> [Work required] Please repeat only the lines below starting at the line that holds "left hip: (42, 121)" and ending at the line that holds "left wrist: (63, 147)", exactly, with both of those lines included and every picture omitted.

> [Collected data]
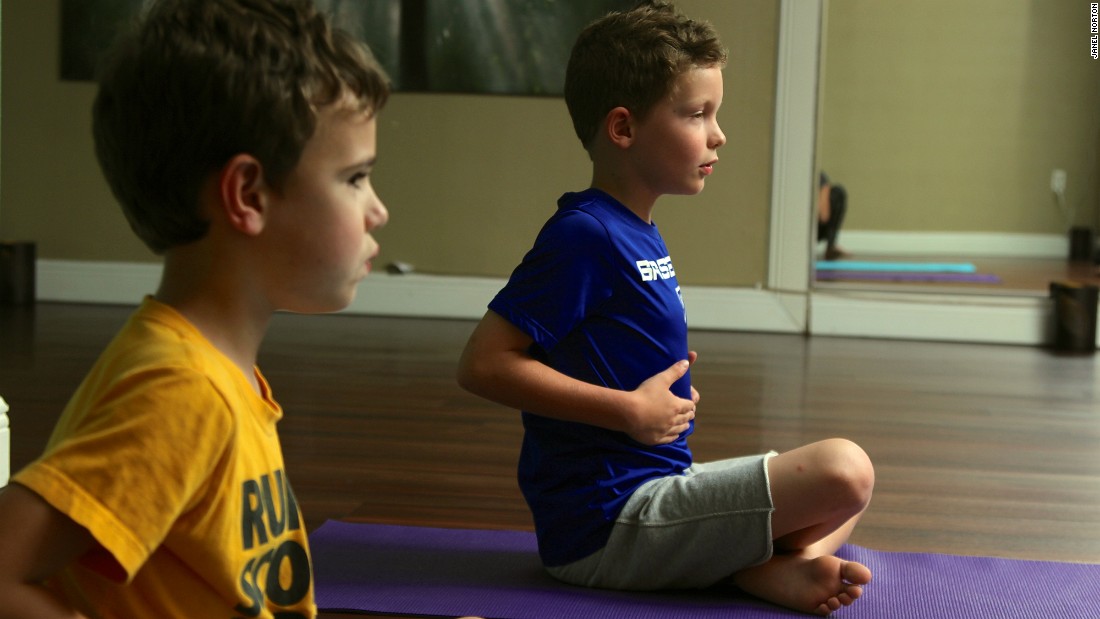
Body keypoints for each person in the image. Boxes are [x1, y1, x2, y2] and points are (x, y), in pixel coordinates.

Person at [456, 2, 874, 616]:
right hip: (608, 523)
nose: (718, 134)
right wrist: (629, 410)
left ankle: (764, 571)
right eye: (697, 114)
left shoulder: (636, 229)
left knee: (852, 492)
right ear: (623, 128)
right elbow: (483, 365)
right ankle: (763, 570)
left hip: (659, 485)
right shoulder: (585, 234)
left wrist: (661, 401)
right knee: (844, 470)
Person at [0, 0, 390, 616]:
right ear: (247, 194)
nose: (378, 210)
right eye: (355, 178)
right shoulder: (180, 392)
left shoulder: (211, 374)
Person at [818, 171, 851, 260]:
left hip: (817, 227)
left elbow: (824, 216)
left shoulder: (819, 177)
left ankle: (831, 245)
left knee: (838, 192)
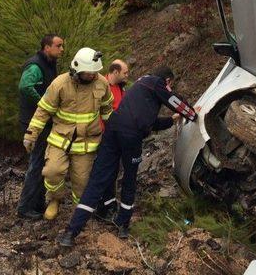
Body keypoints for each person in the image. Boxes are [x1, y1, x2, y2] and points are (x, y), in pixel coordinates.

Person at [57, 65, 197, 246]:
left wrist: (171, 120)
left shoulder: (141, 87)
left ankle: (71, 232)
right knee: (130, 178)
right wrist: (193, 114)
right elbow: (176, 102)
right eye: (169, 84)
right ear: (168, 81)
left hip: (113, 129)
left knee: (97, 179)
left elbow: (149, 122)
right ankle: (123, 224)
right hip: (131, 137)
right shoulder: (156, 82)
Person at [23, 47, 113, 221]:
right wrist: (30, 135)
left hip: (87, 142)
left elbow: (107, 109)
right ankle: (55, 200)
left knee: (82, 184)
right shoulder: (60, 84)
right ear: (77, 70)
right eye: (88, 73)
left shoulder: (102, 83)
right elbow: (43, 111)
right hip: (60, 139)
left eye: (95, 73)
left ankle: (78, 214)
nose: (93, 76)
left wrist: (114, 131)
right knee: (52, 172)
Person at [16, 34, 64, 220]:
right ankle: (25, 207)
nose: (62, 49)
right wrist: (45, 103)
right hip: (33, 122)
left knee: (43, 162)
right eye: (58, 46)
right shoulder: (36, 65)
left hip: (42, 121)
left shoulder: (49, 63)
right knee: (36, 164)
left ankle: (37, 203)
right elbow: (25, 86)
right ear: (47, 47)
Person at [96, 59, 130, 219]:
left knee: (114, 171)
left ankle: (109, 204)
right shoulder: (102, 86)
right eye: (125, 72)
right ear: (115, 72)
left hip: (116, 136)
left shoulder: (120, 88)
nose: (127, 75)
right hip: (103, 136)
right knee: (105, 172)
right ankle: (102, 207)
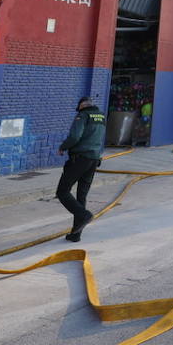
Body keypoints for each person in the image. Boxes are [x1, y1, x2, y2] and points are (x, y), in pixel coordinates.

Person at [56, 95, 106, 243]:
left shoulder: (82, 116)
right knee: (81, 196)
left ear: (82, 106)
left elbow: (75, 137)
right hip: (94, 159)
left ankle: (84, 215)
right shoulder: (101, 117)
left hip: (80, 159)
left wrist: (63, 147)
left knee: (62, 191)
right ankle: (75, 234)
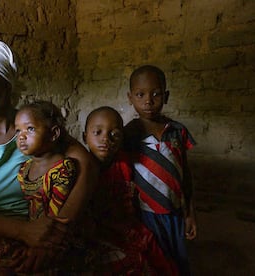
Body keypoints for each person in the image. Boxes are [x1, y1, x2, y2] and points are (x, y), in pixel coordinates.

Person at [0, 39, 97, 275]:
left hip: (52, 221)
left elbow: (85, 163)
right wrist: (25, 231)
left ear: (6, 82)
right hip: (3, 227)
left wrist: (57, 230)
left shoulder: (35, 123)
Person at [83, 106, 178, 275]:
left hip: (127, 225)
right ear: (85, 137)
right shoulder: (82, 167)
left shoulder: (125, 163)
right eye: (97, 132)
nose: (106, 139)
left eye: (115, 134)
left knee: (159, 258)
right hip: (95, 229)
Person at [124, 65, 197, 276]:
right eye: (140, 94)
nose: (148, 100)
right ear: (130, 98)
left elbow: (186, 173)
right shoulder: (129, 134)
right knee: (154, 261)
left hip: (174, 212)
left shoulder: (177, 131)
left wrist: (190, 213)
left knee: (179, 259)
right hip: (145, 214)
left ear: (166, 96)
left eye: (156, 94)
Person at [15, 100, 77, 221]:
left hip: (54, 231)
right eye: (18, 131)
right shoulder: (25, 168)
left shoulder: (62, 170)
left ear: (53, 133)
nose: (21, 136)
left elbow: (57, 214)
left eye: (30, 129)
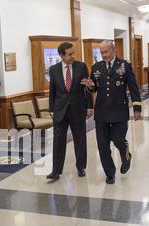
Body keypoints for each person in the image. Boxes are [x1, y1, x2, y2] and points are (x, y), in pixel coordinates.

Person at [82, 40, 142, 185]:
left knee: (118, 140)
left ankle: (126, 156)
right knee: (102, 145)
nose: (104, 55)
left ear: (114, 50)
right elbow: (93, 88)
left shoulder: (124, 65)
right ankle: (110, 173)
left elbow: (133, 87)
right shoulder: (96, 67)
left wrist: (137, 107)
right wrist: (90, 86)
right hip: (102, 112)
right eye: (101, 52)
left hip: (119, 111)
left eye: (106, 51)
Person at [47, 42, 93, 181]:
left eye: (73, 53)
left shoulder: (81, 66)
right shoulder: (53, 70)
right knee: (58, 141)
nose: (73, 56)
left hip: (77, 109)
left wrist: (89, 106)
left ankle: (81, 167)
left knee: (80, 139)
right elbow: (52, 91)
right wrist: (51, 109)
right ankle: (56, 171)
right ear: (61, 55)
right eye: (69, 54)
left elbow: (87, 88)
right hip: (60, 110)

> [Solved exercise]
left hip: (42, 121)
left shoulder: (49, 63)
right knee: (36, 164)
left ankle: (37, 203)
right elbow: (25, 86)
right ear: (47, 47)
Person at [96, 59, 130, 219]:
left knee: (114, 171)
left ankle: (109, 204)
right shoulder: (102, 86)
right eye: (125, 72)
right ear: (115, 72)
left hip: (116, 136)
left shoulder: (120, 88)
nose: (127, 75)
right hip: (103, 136)
right knee: (105, 172)
right ankle: (102, 207)
Body keypoints for each person in the image. Boxes are [x1, y1, x2, y2] and points are (x, y), in pixel coordinates.

Person at [56, 95, 106, 243]:
left shoulder: (82, 116)
right knee: (81, 196)
left ear: (82, 106)
left elbow: (75, 137)
right hip: (94, 159)
left ankle: (84, 215)
right shoulder: (101, 117)
left hip: (80, 159)
left wrist: (63, 147)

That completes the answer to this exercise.